Sunday, August 14, 2011

Oh also the scrubs on Ob/Gyn were awesome and I stole like 10 pairs

I loved my Ob/Gyn rotation, unlike approximately 103% of other med students.  It was the weirdest, most fun experience, top to bottom (pun intended).  Oh sure, there were the bad residents.  Well just one really.  She was actually the worst human being I've ever met, but she was so bad it was comical.  Plus she hated me, and since I didn't use the adverb "fucking", that means she didn't make my life any particular hell.  My love of that rotation can also be qualified with, "it was your first," making it new and exciting and fun.

Still, it was a cool trip down memory lane (you know, because I was born there.  The vagina that is.  I came out of a vagina).  There is some surgery, some primary care (find that combo in another specialty) and an interesting patient population.  But what really made that rotation for me was one single person.

The head of the department was probably the best teacher I've ever had.  He was this hilarious guy who just knew exactly how to give you information so it was useful, relevant, and interesting.

Those are all code words.  Useful means it had the number one most important feature, it would appear on our test.  I know this sounds shallow.  I'm supposed to be a medical student learning for the sake of learning.  Learning so I can be a better doctor.  Learning so I can help people.  That's the kind of bullshit that I said to get into med school.
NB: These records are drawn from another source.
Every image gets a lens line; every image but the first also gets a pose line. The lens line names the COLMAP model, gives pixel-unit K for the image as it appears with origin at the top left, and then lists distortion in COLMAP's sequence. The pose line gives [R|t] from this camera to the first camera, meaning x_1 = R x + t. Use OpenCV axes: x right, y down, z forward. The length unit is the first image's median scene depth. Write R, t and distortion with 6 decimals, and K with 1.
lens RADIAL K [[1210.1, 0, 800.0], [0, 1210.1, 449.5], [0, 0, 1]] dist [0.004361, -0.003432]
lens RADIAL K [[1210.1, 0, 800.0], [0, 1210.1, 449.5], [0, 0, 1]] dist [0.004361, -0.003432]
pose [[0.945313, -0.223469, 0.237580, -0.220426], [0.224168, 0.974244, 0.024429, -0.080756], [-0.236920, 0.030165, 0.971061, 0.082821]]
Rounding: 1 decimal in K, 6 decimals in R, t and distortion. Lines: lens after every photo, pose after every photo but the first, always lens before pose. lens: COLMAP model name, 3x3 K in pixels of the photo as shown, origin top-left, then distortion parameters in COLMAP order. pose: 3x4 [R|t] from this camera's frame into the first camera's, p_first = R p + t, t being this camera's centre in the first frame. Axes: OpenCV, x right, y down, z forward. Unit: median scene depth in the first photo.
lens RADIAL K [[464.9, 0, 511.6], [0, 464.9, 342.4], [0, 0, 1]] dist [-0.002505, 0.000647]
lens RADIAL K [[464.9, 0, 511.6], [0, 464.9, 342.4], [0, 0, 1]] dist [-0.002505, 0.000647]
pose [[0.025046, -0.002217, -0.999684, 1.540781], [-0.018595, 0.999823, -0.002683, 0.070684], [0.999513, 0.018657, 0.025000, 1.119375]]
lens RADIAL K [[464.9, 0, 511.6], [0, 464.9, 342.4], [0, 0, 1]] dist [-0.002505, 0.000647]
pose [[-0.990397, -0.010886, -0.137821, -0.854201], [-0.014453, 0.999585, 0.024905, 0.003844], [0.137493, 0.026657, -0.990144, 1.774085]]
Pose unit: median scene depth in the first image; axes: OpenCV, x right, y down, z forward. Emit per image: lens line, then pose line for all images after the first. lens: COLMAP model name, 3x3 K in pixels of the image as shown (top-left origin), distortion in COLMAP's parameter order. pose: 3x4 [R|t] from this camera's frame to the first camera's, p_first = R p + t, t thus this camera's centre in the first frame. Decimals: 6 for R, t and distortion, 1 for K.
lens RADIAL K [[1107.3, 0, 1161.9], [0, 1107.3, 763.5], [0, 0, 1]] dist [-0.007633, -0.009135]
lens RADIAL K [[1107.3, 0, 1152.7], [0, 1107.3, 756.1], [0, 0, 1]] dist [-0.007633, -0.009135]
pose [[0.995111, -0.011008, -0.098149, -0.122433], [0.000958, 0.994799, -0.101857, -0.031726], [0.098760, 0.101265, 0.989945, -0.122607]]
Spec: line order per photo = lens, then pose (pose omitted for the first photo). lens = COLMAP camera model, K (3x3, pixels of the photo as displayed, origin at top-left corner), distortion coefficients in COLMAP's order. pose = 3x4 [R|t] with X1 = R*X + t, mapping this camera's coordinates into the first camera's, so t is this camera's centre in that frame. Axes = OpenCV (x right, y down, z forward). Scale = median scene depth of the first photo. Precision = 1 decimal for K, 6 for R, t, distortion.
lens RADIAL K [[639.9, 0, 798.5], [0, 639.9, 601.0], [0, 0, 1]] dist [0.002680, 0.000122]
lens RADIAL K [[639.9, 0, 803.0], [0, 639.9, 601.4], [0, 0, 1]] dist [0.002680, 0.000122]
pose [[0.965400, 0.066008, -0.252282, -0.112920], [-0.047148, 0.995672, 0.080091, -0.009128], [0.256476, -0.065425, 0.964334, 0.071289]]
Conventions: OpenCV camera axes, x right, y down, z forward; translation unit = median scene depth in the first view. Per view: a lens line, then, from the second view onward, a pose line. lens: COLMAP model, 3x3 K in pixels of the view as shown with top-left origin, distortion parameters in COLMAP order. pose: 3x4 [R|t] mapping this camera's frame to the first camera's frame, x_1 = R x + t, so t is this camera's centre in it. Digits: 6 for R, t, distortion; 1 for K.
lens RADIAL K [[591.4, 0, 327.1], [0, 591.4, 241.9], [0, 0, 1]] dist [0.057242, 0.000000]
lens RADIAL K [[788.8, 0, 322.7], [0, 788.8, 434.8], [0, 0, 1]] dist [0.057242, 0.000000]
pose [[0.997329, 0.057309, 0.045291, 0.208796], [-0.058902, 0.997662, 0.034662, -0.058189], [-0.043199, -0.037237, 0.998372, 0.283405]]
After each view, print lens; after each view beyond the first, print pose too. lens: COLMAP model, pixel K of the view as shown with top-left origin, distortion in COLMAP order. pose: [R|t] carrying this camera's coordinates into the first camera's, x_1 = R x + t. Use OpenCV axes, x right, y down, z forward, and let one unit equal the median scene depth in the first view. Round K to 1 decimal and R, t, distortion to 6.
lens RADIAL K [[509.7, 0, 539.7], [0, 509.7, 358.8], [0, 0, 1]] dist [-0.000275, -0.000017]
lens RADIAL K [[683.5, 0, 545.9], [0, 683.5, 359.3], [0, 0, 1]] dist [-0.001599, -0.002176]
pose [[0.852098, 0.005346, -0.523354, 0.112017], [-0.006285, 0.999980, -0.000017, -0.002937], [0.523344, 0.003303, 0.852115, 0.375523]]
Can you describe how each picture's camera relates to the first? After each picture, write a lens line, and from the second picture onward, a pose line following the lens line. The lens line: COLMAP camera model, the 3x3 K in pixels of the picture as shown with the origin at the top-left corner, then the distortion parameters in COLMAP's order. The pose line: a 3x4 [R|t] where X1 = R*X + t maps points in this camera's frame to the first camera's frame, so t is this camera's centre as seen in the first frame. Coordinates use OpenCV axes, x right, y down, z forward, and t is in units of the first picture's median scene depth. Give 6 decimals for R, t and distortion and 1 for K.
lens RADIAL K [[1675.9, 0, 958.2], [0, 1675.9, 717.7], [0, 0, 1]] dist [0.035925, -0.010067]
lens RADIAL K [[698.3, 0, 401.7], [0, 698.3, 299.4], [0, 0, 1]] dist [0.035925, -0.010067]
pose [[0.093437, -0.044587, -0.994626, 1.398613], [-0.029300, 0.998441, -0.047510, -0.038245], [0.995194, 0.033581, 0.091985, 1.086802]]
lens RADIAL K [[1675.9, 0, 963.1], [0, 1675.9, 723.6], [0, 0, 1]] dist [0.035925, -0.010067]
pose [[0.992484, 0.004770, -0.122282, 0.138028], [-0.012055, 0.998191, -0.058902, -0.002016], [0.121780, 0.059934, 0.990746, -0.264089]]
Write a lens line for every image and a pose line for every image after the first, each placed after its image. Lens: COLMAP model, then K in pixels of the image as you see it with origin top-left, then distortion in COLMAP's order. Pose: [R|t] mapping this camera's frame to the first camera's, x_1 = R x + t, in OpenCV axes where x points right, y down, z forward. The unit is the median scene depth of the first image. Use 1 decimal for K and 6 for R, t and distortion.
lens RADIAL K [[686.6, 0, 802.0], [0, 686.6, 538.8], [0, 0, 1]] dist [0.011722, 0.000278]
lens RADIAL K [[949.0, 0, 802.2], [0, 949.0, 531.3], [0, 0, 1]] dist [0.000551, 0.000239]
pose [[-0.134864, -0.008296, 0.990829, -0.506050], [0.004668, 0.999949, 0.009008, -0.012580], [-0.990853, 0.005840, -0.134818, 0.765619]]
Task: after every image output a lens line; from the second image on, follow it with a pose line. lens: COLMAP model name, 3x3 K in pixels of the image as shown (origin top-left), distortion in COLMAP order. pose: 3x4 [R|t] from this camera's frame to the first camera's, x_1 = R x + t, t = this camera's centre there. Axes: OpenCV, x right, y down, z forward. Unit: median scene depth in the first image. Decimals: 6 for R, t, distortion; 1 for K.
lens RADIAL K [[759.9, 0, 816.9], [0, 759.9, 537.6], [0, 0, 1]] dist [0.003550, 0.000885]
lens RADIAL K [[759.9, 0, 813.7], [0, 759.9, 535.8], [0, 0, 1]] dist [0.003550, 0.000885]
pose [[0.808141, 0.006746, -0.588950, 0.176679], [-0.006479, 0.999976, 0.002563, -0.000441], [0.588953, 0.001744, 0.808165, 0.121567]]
The truth is that I will never remember even a 20th of what I learned over my clerkship year, so the fact that it got me through my test is the most important feature by far.

That being said, relevant refers to its usefulness in the actual clinic, helping actual people, when it actually matters.  The kind of stuff you need to know as an Ob/Gyn resident.  There is a large overlap between useful and relevant, but not nearly big enough. A good teacher can differentiate the two.  A bad one pimps you on both indiscriminately, then tells you to read more.

Interesting means what it sounds like, but it also means that it had a chance of sticking beyond my 6 week rotation.  It didn't, but it had a chance.  This is a rare skill indeed.  Let me provide an example.

"Fetal heart monitors are sensitive, but not specific (useful).  They help us decide whether or not to perform a C-section (relevant).  This is bullshit forced down our throats by lawyers.  They have never been proven to do anything, but increase the rate of C-section.  We use them because we can be sued if we don't (interesting)."

See how that is a unique skill?

Medicine often laments that the most influential aspects of choosing a specialty are the residents and attendings you worked with during your clerkship; the most dynamic and least legit reasons to choose a specialty, but true nonetheless.  I'm not going into Ob/Gyn, but if I did, it would definitely be because of him.  And vagina.  J/k, just him.